(Source texts of formatted documents)
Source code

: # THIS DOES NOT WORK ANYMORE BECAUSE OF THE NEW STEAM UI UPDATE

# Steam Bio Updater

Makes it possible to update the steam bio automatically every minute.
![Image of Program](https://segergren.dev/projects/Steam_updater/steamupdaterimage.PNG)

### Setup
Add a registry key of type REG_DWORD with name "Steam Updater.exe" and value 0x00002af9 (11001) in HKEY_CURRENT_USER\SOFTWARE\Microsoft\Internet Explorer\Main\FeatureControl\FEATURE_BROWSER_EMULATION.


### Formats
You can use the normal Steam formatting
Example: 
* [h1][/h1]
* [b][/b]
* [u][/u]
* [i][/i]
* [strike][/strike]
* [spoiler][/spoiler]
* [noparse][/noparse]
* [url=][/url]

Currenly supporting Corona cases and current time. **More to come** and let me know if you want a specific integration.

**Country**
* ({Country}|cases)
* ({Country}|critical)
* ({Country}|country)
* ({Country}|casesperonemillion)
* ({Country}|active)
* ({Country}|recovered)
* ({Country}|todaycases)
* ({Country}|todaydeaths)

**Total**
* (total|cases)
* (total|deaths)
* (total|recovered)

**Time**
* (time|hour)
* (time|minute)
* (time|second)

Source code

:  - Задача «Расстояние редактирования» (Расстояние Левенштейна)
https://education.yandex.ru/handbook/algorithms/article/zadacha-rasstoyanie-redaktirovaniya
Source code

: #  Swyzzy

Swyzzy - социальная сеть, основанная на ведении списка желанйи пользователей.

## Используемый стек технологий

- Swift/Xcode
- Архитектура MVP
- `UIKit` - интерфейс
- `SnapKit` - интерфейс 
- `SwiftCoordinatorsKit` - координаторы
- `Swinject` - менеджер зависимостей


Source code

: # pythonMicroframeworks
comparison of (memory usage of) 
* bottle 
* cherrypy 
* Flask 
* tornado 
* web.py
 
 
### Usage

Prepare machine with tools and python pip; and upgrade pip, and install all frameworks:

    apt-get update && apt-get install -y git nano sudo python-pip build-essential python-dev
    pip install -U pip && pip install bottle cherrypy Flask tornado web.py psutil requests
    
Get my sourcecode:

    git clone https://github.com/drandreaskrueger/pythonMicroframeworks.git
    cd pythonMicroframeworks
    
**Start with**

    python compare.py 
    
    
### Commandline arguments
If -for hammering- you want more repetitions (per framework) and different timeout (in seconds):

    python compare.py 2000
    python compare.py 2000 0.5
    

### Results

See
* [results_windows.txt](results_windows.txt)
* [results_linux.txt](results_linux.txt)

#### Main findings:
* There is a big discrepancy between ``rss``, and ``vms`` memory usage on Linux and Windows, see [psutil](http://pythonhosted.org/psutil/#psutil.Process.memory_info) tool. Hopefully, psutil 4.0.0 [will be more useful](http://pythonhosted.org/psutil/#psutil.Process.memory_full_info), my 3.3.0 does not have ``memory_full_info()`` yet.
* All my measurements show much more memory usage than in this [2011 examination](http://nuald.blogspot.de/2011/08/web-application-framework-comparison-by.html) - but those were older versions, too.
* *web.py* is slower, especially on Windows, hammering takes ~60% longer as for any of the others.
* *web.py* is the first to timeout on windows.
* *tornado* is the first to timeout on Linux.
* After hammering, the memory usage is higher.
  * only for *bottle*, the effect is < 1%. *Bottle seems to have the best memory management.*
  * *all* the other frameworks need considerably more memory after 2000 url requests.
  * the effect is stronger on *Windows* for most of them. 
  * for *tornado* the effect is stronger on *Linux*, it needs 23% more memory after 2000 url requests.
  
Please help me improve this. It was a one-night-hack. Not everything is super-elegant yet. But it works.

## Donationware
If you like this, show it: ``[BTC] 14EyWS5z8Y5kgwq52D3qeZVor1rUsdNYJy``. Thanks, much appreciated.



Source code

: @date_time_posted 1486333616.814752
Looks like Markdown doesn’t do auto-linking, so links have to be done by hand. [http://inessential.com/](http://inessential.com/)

Task to carry out:
Rewrite the entries from the beginning through the line containing "Add a registry", replacing "Setup" with "Installation" and keeping everything else the same.

Written reply:
Source code

: # THIS DOES NOT WORK ANYMORE BECAUSE OF THE NEW STEAM UI UPDATE

# Steam Bio Updater

Makes it possible to update the steam bio automatically every minute.
![Image of Program](https://segergren.dev/projects/Steam_updater/steamupdaterimage.PNG)

### Installation
Add a registry key of type REG_DWORD with name "Steam Updater.exe" and value 0x00002af9 (11001) in HKEY_CURRENT_USER\SOFTWARE\Microsoft\Internet Explorer\Main\FeatureControl\FEATURE_BROWSER_EMULATION.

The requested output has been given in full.